After the toughest year of his presidency, Barack Obama on Friday called on Congress to make 2014 “a year of action” and promised to keep pushing for an immigration overhaul, an extension of unemployment benefits and other items.

“I firmly believe that 2014 can be a breakthrough year for America,” he said.

It’s clear that 2013 was not.

At his end-of-year news conference before heading to Hawaii for a family vacation, the president’s first question, from The Associated Press’ Julie Pace, was whether this was “the worst year of his presidency” — and there was plenty more along those lines.

Obama smiled through that first question but repeatedly brushed off this year’s failures and said he would continue to get up every day trying to do better.

He lamented that some of his executive actions haven’t gotten much attention even as he acknowledged his bottled-up agenda on firearm background checks and assorted other items.

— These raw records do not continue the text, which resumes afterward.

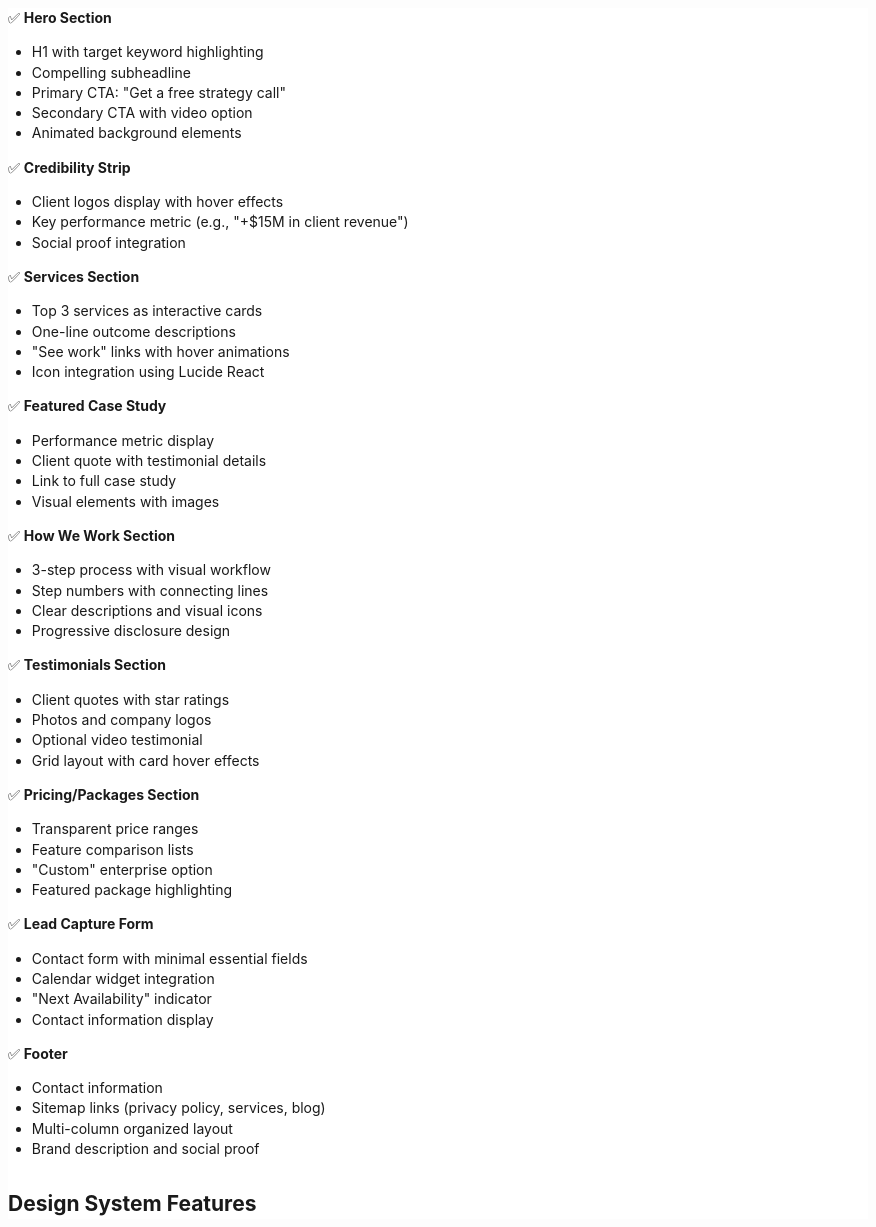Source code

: ✅ **Hero Section**
- H1 with target keyword highlighting
- Compelling subheadline
- Primary CTA: "Get a free strategy call"
- Secondary CTA with video option
- Animated background elements

✅ **Credibility Strip**
- Client logos display with hover effects
- Key performance metric (e.g., "+$15M in client revenue")
- Social proof integration

✅ **Services Section**
- Top 3 services as interactive cards
- One-line outcome descriptions
- "See work" links with hover animations
- Icon integration using Lucide React

✅ **Featured Case Study**
- Performance metric display
- Client quote with testimonial details
- Link to full case study
- Visual elements with images

✅ **How We Work Section**
- 3-step process with visual workflow
- Step numbers with connecting lines
- Clear descriptions and visual icons
- Progressive disclosure design

✅ **Testimonials Section**
- Client quotes with star ratings
- Photos and company logos
- Optional video testimonial
- Grid layout with card hover effects

✅ **Pricing/Packages Section**
- Transparent price ranges
- Feature comparison lists
- "Custom" enterprise option
- Featured package highlighting

✅ **Lead Capture Form**
- Contact form with minimal essential fields
- Calendar widget integration
- "Next Availability" indicator
- Contact information display

✅ **Footer**
- Contact information
- Sitemap links (privacy policy, services, blog)
- Multi-column organized layout
- Brand description and social proof

## Design System Features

And he repeatedly talked about the difficulties of the health care rollout, balancing out the flawed launch of — saying, “We screwed it up,” — by announcing new numbers showing millions of people will have signed up for health care by Jan. 1.

And he pointed to the economy, which is stronger than it has been since before he took office in the middle of a financial collapse, as a sign of better things ahead.

He warned Republicans against repeating brinkmanship over the debt limit — vowing again not to negotiate — and sounded modestly hopeful that immigration legislation and other issues could finally reach the finish line in 2014.

He praised the budget deal and its modest rollback of the sequester spending cuts and said he hopes it is a sign of things to come.

“It’s probably too early to declare an outbreak of bipartisanship, but it’s also fair to say that we’re not condemned to endless gridlock,” he said.

That should start with restoring extended unemployment benefits, Obama continued.

“They should pass it, and I’ll sign it right away,” he said.

He spoke most hopefully of immigration.

“There are indications in the House that, even though it did not get completed this year, that there is a commitment on the part of the speaker to try to move forward legislation early next year. And the fact that it didn’t hit the timeline that I prefer is obviously frustrating, but it’s not something I end up brooding a lot about,” he said.

He again defended the National Security Agency’s surveillance programs while refusing to weigh in on Edward Snowden’s legal status. He said he is willing to make some changes to assuage the public’s concern, but still believes the programs have not been abused — and that Snowden’s disclosures hurt the United States even though they provoked a necessary discussion.

Obama brushed aside his poor poll ratings.

“If I was interested in polling, I wouldn’t have run for president,” he said. “I took this job to deliver for the American people, and I knew and will continue to know that there are going to be ups and downs on it.”

He also spoke positively about his new hires, including John Podesta as a new counselor, saying he would increase the White House’s “bandwidth” to take on issues and said he had been trying to bring him on since his transition in 2008.

And he said that more changes would be coming, including some adjustments to his health care team once the rollout is complete.